> Task prompt
Transcribe all of the data verbatim, please, and leave out its pictures.

Recorded data:
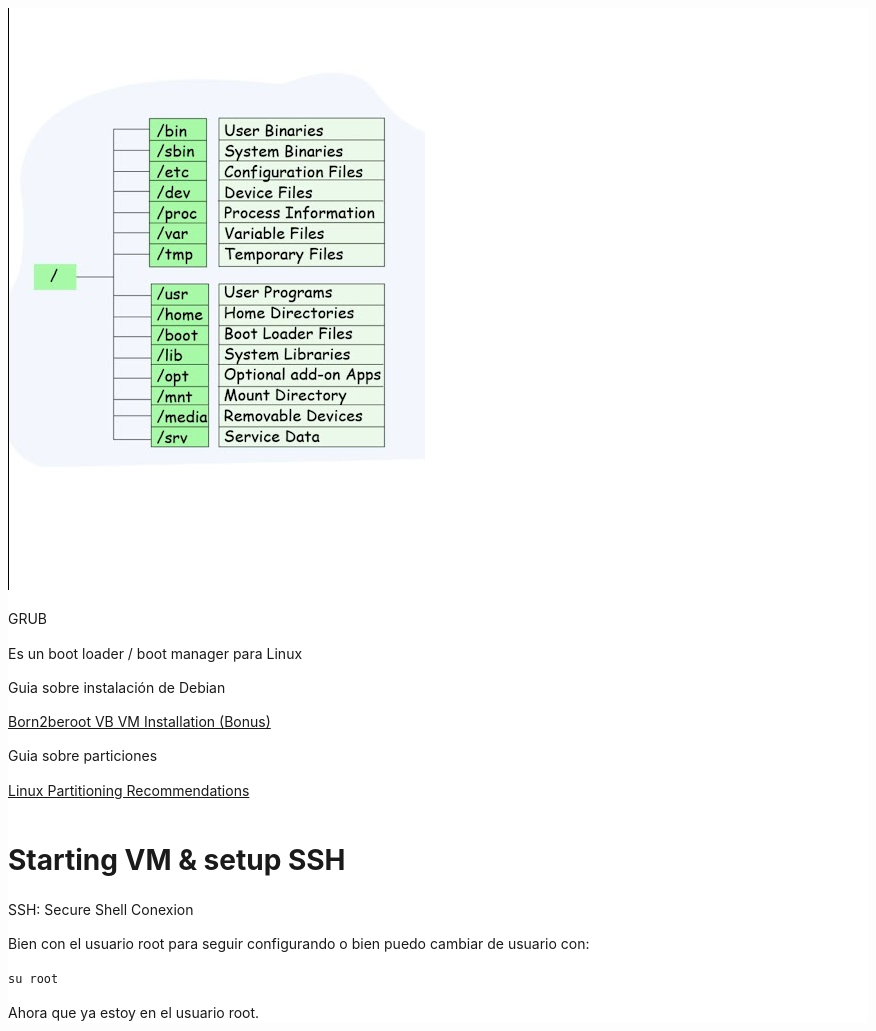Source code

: ![Untitled](Born2beRoot%20bd24254de74d46baa3aa0e8702ea67ad/Untitled%208.png)

GRUB

Es un boot loader / boot manager para Linux

Guia sobre instalación de Debian

[Born2beroot VB VM Installation (Bonus)](https://www.youtube.com/watch?v=2w-2MX5QrQw)

Guia sobre particiones

[Linux Partitioning Recommendations](https://averagelinuxuser.com/linux-partitioning-recommendations/#disk-selection)

# Starting VM & setup SSH

SSH: Secure Shell Conexion

Bien con el usuario root para seguir configurando o bien puedo cambiar de usuario con:

`su root`

Ahora que ya estoy en el usuario root.
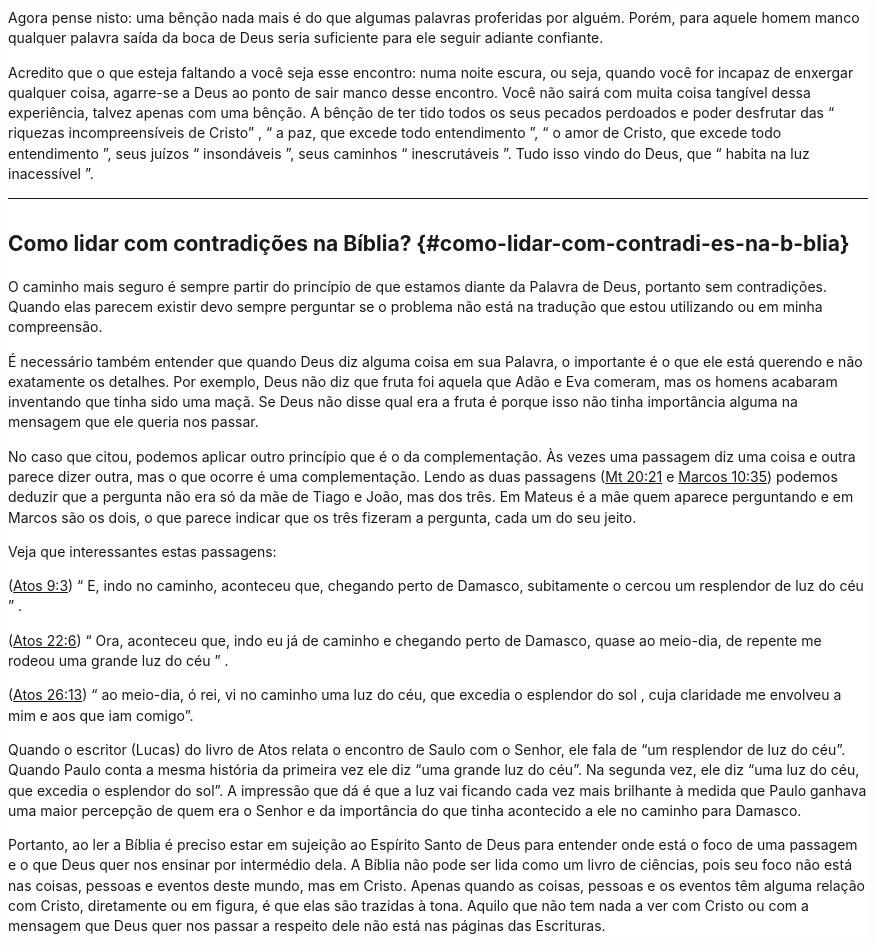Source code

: Agora pense nisto: uma bênção nada mais é do que algumas palavras proferidas por alguém. Porém, para aquele homem manco qualquer palavra saída da boca de Deus seria suficiente para ele seguir adiante confiante.

Acredito que o que esteja faltando a você seja esse encontro: numa noite escura, ou seja, quando você for incapaz de enxergar qualquer coisa, agarre-se a Deus ao ponto de sair manco desse encontro. Você não sairá com muita coisa tangível dessa experiência, talvez apenas com uma bênção. A bênção de ter tido todos os seus pecados perdoados e poder desfrutar das “ riquezas incompreensíveis de Cristo” , “ a paz, que excede todo entendimento ”, “ o amor de Cristo, que excede todo entendimento ”, seus juízos “ insondáveis ”, seus caminhos “ inescrutáveis ”. Tudo isso vindo do Deus, que “ habita na luz inacessível ”.

*****

## Como lidar com contradições na Bíblia? {#como-lidar-com-contradi-es-na-b-blia}

O caminho mais seguro é sempre partir do princípio de que estamos diante da Palavra de Deus, portanto sem contradições. Quando elas parecem existir devo sempre perguntar se o problema não está na tradução que estou utilizando ou em minha compreensão.

É necessário também entender que quando Deus diz alguma coisa em sua Palavra, o importante é o que ele está querendo e não exatamente os detalhes. Por exemplo, Deus não diz que fruta foi aquela que Adão e Eva comeram, mas os homens acabaram inventando que tinha sido uma maçã. Se Deus não disse qual era a fruta é porque isso não tinha importância alguma na mensagem que ele queria nos passar.

No caso que citou, podemos aplicar outro princípio que é o da complementação. Às vezes uma passagem diz uma coisa e outra parece dizer outra, mas o que ocorre é uma complementação. Lendo as duas passagens ([Mt 20:21](http://mysword.info/b?r=Mat_20:21) e [Marcos 10:35](http://mysword.info/b?r=Mar_10:35)) podemos deduzir que a pergunta não era só da mãe de Tiago e João, mas dos três. Em Mateus é a mãe quem aparece perguntando e em Marcos são os dois, o que parece indicar que os três fizeram a pergunta, cada um do seu jeito.

Veja que interessantes estas passagens:

([Atos 9:3](http://mysword.info/b?r=Act_9:3)) “ E, indo no caminho, aconteceu que, chegando perto de Damasco, subitamente o cercou um resplendor de luz do céu ” .

([Atos 22:6](http://mysword.info/b?r=Act_22:6)) “ Ora, aconteceu que, indo eu já de caminho e chegando perto de Damasco, quase ao meio-dia, de repente me rodeou uma grande luz do céu ” .

([Atos 26:13](http://mysword.info/b?r=Act_26:13)) “ ao meio-dia, ó rei, vi no caminho uma luz do céu, que excedia o esplendor do sol , cuja claridade me envolveu a mim e aos que iam comigo”.

Quando o escritor (Lucas) do livro de Atos relata o encontro de Saulo com o Senhor, ele fala de “um resplendor de luz do céu”. Quando Paulo conta a mesma história da primeira vez ele diz “uma grande luz do céu”. Na segunda vez, ele diz “uma luz do céu, que excedia o esplendor do sol”. A impressão que dá é que a luz vai ficando cada vez mais brilhante à medida que Paulo ganhava uma maior percepção de quem era o Senhor e da importância do que tinha acontecido a ele no caminho para Damasco.

Portanto, ao ler a Bíblia é preciso estar em sujeição ao Espírito Santo de Deus para entender onde está o foco de uma passagem e o que Deus quer nos ensinar por intermédio dela. A Bíblia não pode ser lida como um livro de ciências, pois seu foco não está nas coisas, pessoas e eventos deste mundo, mas em Cristo. Apenas quando as coisas, pessoas e os eventos têm alguma relação com Cristo, diretamente ou em figura, é que elas são trazidas à tona. Aquilo que não tem nada a ver com Cristo ou com a mensagem que Deus quer nos passar a respeito dele não está nas páginas das Escrituras.
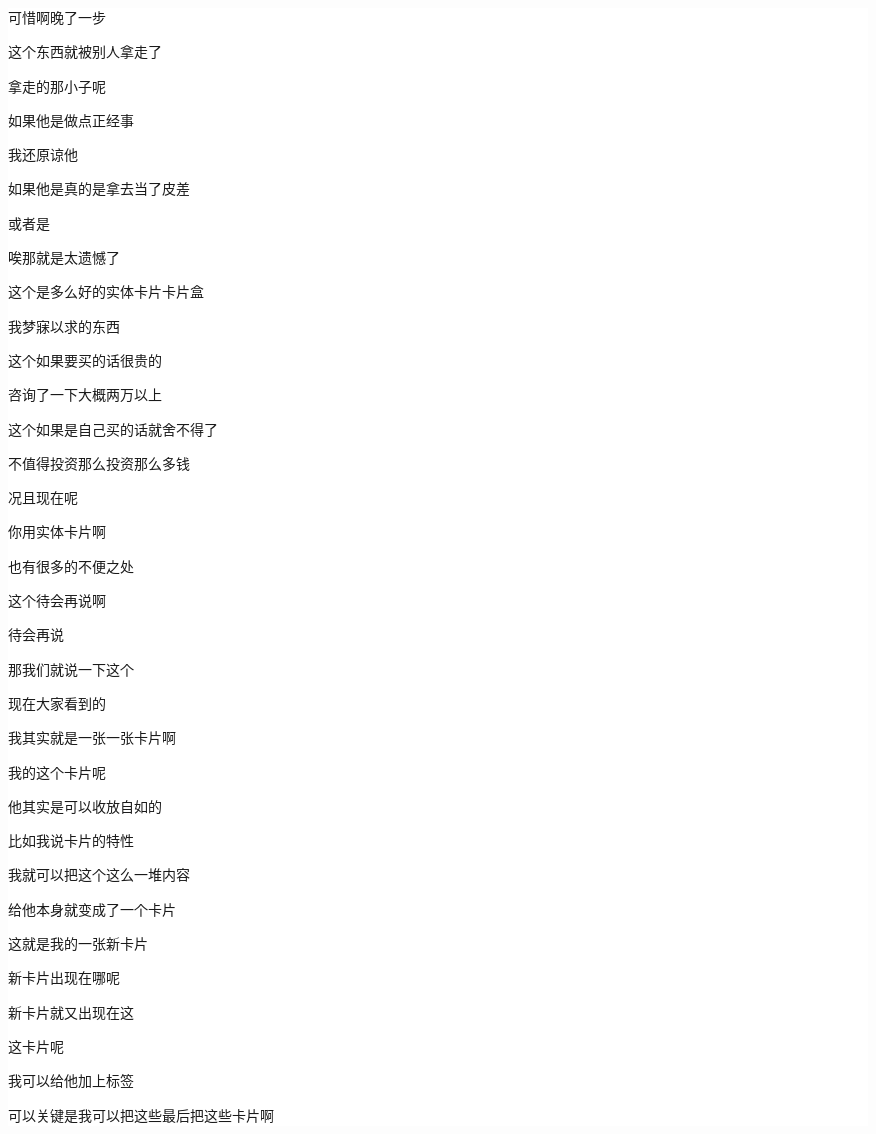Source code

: 可惜啊晚了一步

这个东西就被别人拿走了

拿走的那小子呢

如果他是做点正经事

我还原谅他

如果他是真的是拿去当了皮差

或者是

唉那就是太遗憾了

这个是多么好的实体卡片卡片盒

我梦寐以求的东西

这个如果要买的话很贵的

咨询了一下大概两万以上

这个如果是自己买的话就舍不得了

不值得投资那么投资那么多钱

况且现在呢

你用实体卡片啊

也有很多的不便之处

这个待会再说啊

待会再说

那我们就说一下这个

现在大家看到的

我其实就是一张一张卡片啊

我的这个卡片呢

他其实是可以收放自如的

比如我说卡片的特性

我就可以把这个这么一堆内容

给他本身就变成了一个卡片

这就是我的一张新卡片

新卡片出现在哪呢

新卡片就又出现在这

这卡片呢

我可以给他加上标签

可以关键是我可以把这些最后把这些卡片啊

> Response for this exercise
Source code

: ![Untitled](Born2beRoot%20bd24254de74d46baa3aa0e8702ea67ad/Untitled%208.png)

GRUB

Es un boot loader / boot manager para Linux

Guia sobre instalación de Debian

[Born2beroot VB VM Installation (Bonus)](https://www.youtube.com/watch?v=2w-2MX5QrQw)

Guia sobre particiones

[Linux Partitioning Recommendations](https://averagelinuxuser.com/linux-partitioning-recommendations/#disk-selection)

# Starting VM & setup SSH

SSH: Secure Shell Conexion

Bien con el usuario root para seguir configurando o bien puedo cambiar de usuario con:

`su root`

Ahora que ya estoy en el usuario root.
Source code

: Agora pense nisto: uma bênção nada mais é do que algumas palavras proferidas por alguém. Porém, para aquele homem manco qualquer palavra saída da boca de Deus seria suficiente para ele seguir adiante confiante.

Acredito que o que esteja faltando a você seja esse encontro: numa noite escura, ou seja, quando você for incapaz de enxergar qualquer coisa, agarre-se a Deus ao ponto de sair manco desse encontro. Você não sairá com muita coisa tangível dessa experiência, talvez apenas com uma bênção. A bênção de ter tido todos os seus pecados perdoados e poder desfrutar das “ riquezas incompreensíveis de Cristo” , “ a paz, que excede todo entendimento ”, “ o amor de Cristo, que excede todo entendimento ”, seus juízos “ insondáveis ”, seus caminhos “ inescrutáveis ”. Tudo isso vindo do Deus, que “ habita na luz inacessível ”.

*****

## Como lidar com contradições na Bíblia? {#como-lidar-com-contradi-es-na-b-blia}

O caminho mais seguro é sempre partir do princípio de que estamos diante da Palavra de Deus, portanto sem contradições. Quando elas parecem existir devo sempre perguntar se o problema não está na tradução que estou utilizando ou em minha compreensão.

É necessário também entender que quando Deus diz alguma coisa em sua Palavra, o importante é o que ele está querendo e não exatamente os detalhes. Por exemplo, Deus não diz que fruta foi aquela que Adão e Eva comeram, mas os homens acabaram inventando que tinha sido uma maçã. Se Deus não disse qual era a fruta é porque isso não tinha importância alguma na mensagem que ele queria nos passar.

No caso que citou, podemos aplicar outro princípio que é o da complementação. Às vezes uma passagem diz uma coisa e outra parece dizer outra, mas o que ocorre é uma complementação. Lendo as duas passagens ([Mt 20:21](http://mysword.info/b?r=Mat_20:21) e [Marcos 10:35](http://mysword.info/b?r=Mar_10:35)) podemos deduzir que a pergunta não era só da mãe de Tiago e João, mas dos três. Em Mateus é a mãe quem aparece perguntando e em Marcos são os dois, o que parece indicar que os três fizeram a pergunta, cada um do seu jeito.

Veja que interessantes estas passagens:

([Atos 9:3](http://mysword.info/b?r=Act_9:3)) “ E, indo no caminho, aconteceu que, chegando perto de Damasco, subitamente o cercou um resplendor de luz do céu ” .

([Atos 22:6](http://mysword.info/b?r=Act_22:6)) “ Ora, aconteceu que, indo eu já de caminho e chegando perto de Damasco, quase ao meio-dia, de repente me rodeou uma grande luz do céu ” .

([Atos 26:13](http://mysword.info/b?r=Act_26:13)) “ ao meio-dia, ó rei, vi no caminho uma luz do céu, que excedia o esplendor do sol , cuja claridade me envolveu a mim e aos que iam comigo”.

Quando o escritor (Lucas) do livro de Atos relata o encontro de Saulo com o Senhor, ele fala de “um resplendor de luz do céu”. Quando Paulo conta a mesma história da primeira vez ele diz “uma grande luz do céu”. Na segunda vez, ele diz “uma luz do céu, que excedia o esplendor do sol”. A impressão que dá é que a luz vai ficando cada vez mais brilhante à medida que Paulo ganhava uma maior percepção de quem era o Senhor e da importância do que tinha acontecido a ele no caminho para Damasco.

Portanto, ao ler a Bíblia é preciso estar em sujeição ao Espírito Santo de Deus para entender onde está o foco de uma passagem e o que Deus quer nos ensinar por intermédio dela. A Bíblia não pode ser lida como um livro de ciências, pois seu foco não está nas coisas, pessoas e eventos deste mundo, mas em Cristo. Apenas quando as coisas, pessoas e os eventos têm alguma relação com Cristo, diretamente ou em figura, é que elas são trazidas à tona. Aquilo que não tem nada a ver com Cristo ou com a mensagem que Deus quer nos passar a respeito dele não está nas páginas das Escrituras.
Source code

: 可惜啊晚了一步

这个东西就被别人拿走了

拿走的那小子呢

如果他是做点正经事

我还原谅他

如果他是真的是拿去当了皮差

或者是

唉那就是太遗憾了

这个是多么好的实体卡片卡片盒

我梦寐以求的东西

这个如果要买的话很贵的

咨询了一下大概两万以上

这个如果是自己买的话就舍不得了

不值得投资那么投资那么多钱

况且现在呢

你用实体卡片啊

也有很多的不便之处

这个待会再说啊

待会再说

那我们就说一下这个

现在大家看到的

我其实就是一张一张卡片啊

我的这个卡片呢

他其实是可以收放自如的

比如我说卡片的特性

我就可以把这个这么一堆内容

给他本身就变成了一个卡片

这就是我的一张新卡片

新卡片出现在哪呢

新卡片就又出现在这

这卡片呢

我可以给他加上标签

可以关键是我可以把这些最后把这些卡片啊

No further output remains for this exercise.